→ The task: The data that follows must be transcribed in full and exactly, minus the pictures.

→ Supplied information:
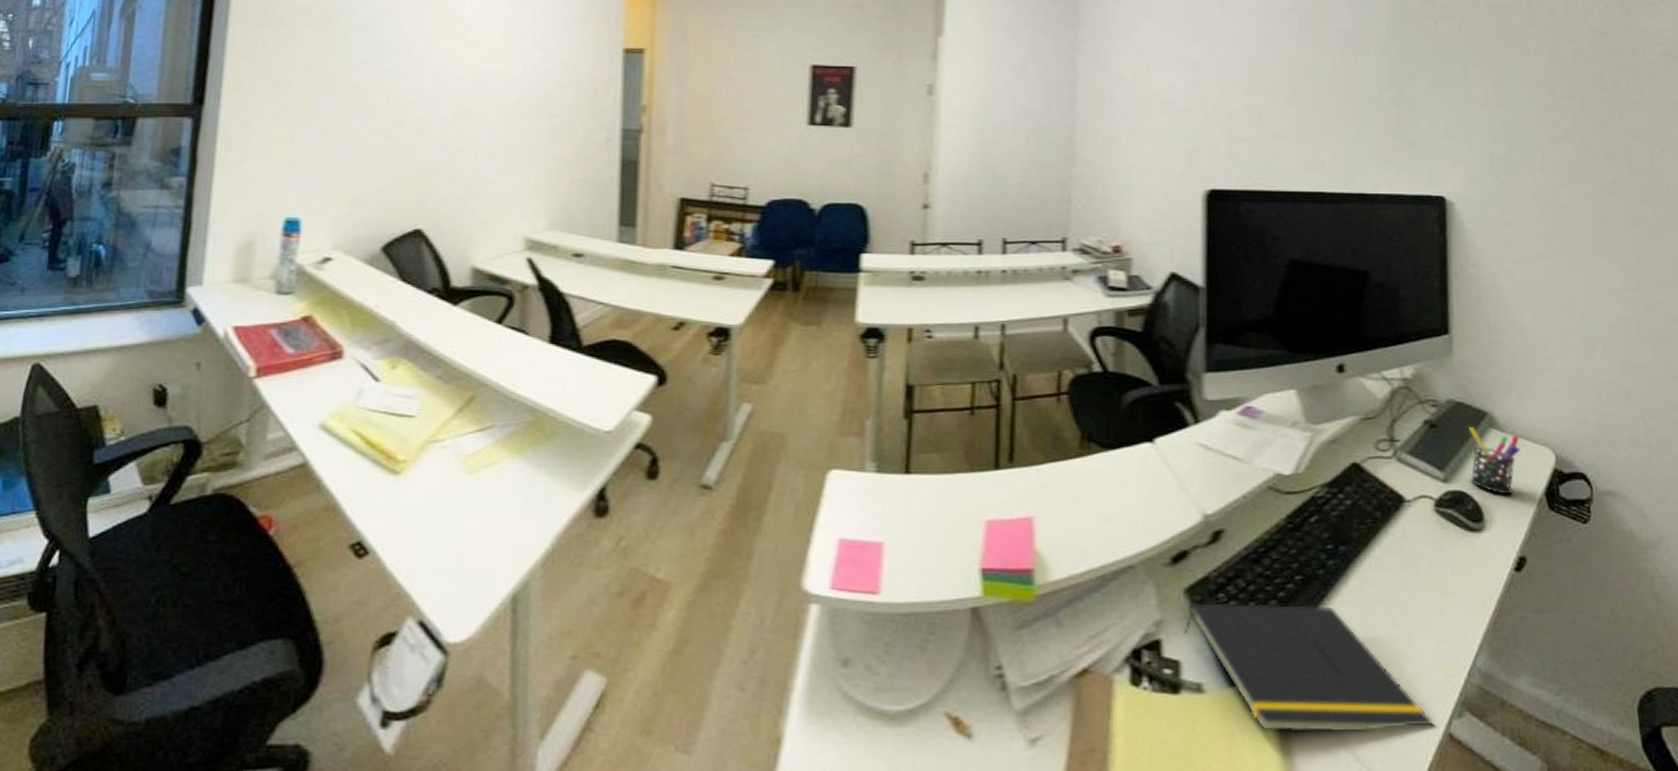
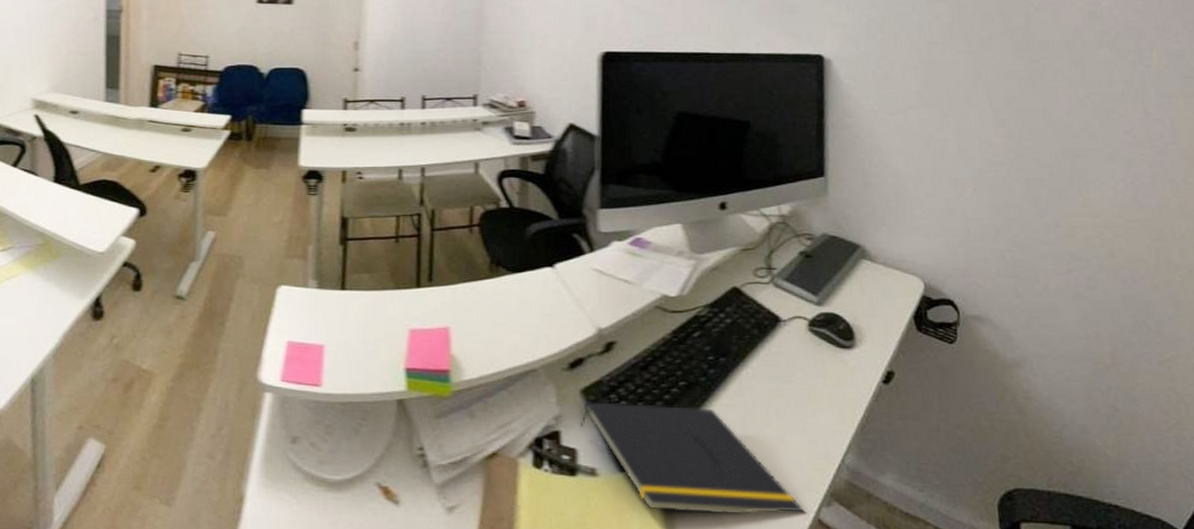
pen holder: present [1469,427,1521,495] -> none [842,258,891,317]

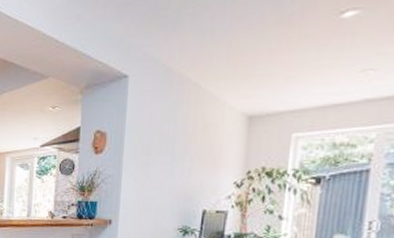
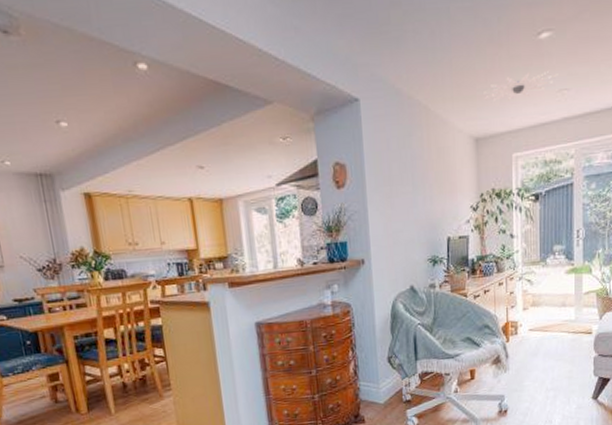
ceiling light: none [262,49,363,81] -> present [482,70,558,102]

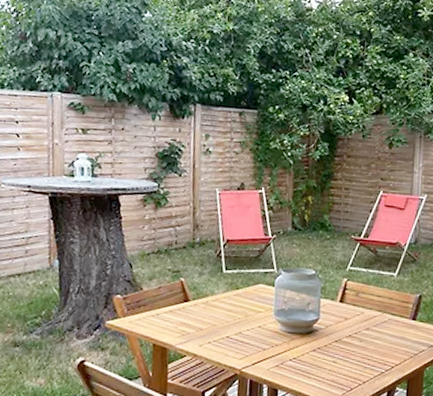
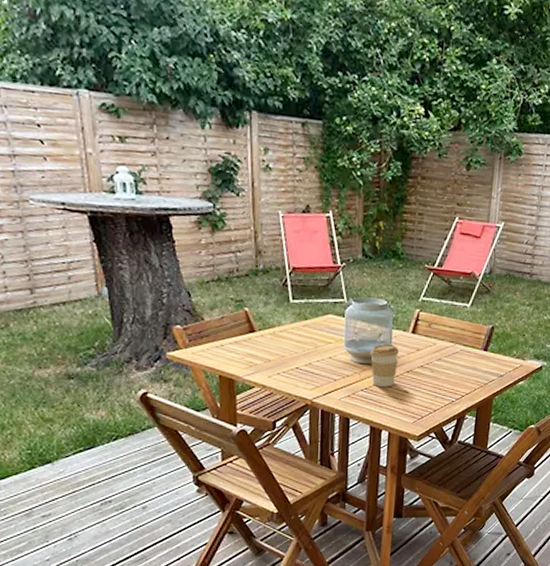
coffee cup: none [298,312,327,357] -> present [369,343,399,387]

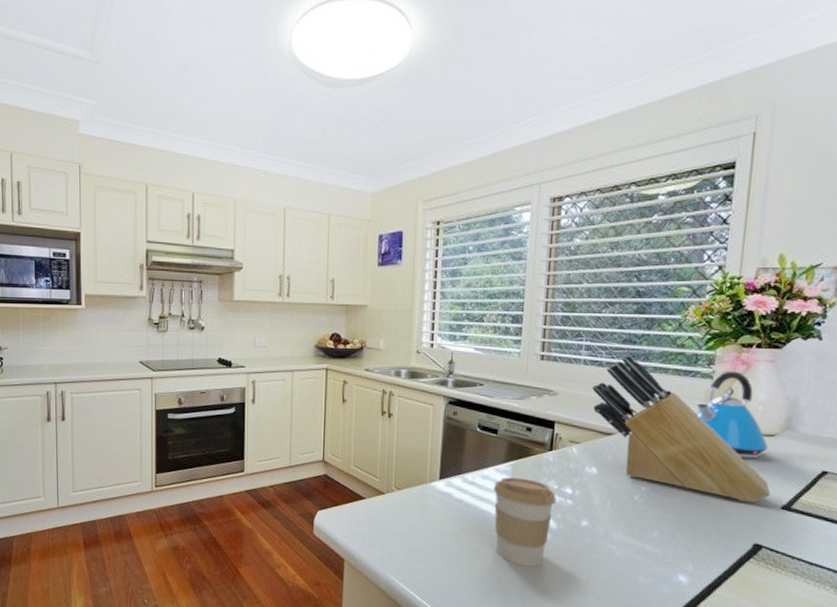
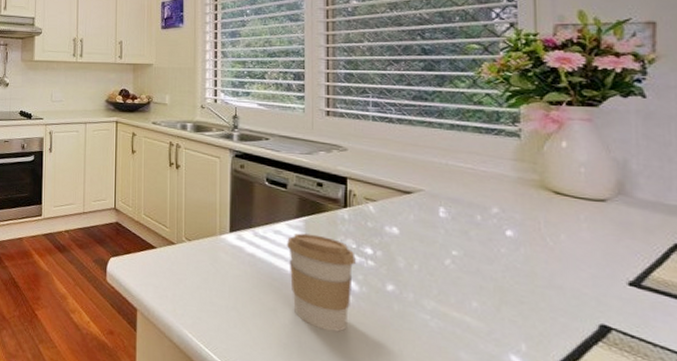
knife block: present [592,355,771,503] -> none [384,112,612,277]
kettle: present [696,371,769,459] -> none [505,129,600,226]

→ Finished exercise:
pen holder: present [1469,427,1521,495] -> none [842,258,891,317]

ceiling light: none [262,49,363,81] -> present [482,70,558,102]

coffee cup: none [298,312,327,357] -> present [369,343,399,387]

knife block: present [592,355,771,503] -> none [384,112,612,277]
kettle: present [696,371,769,459] -> none [505,129,600,226]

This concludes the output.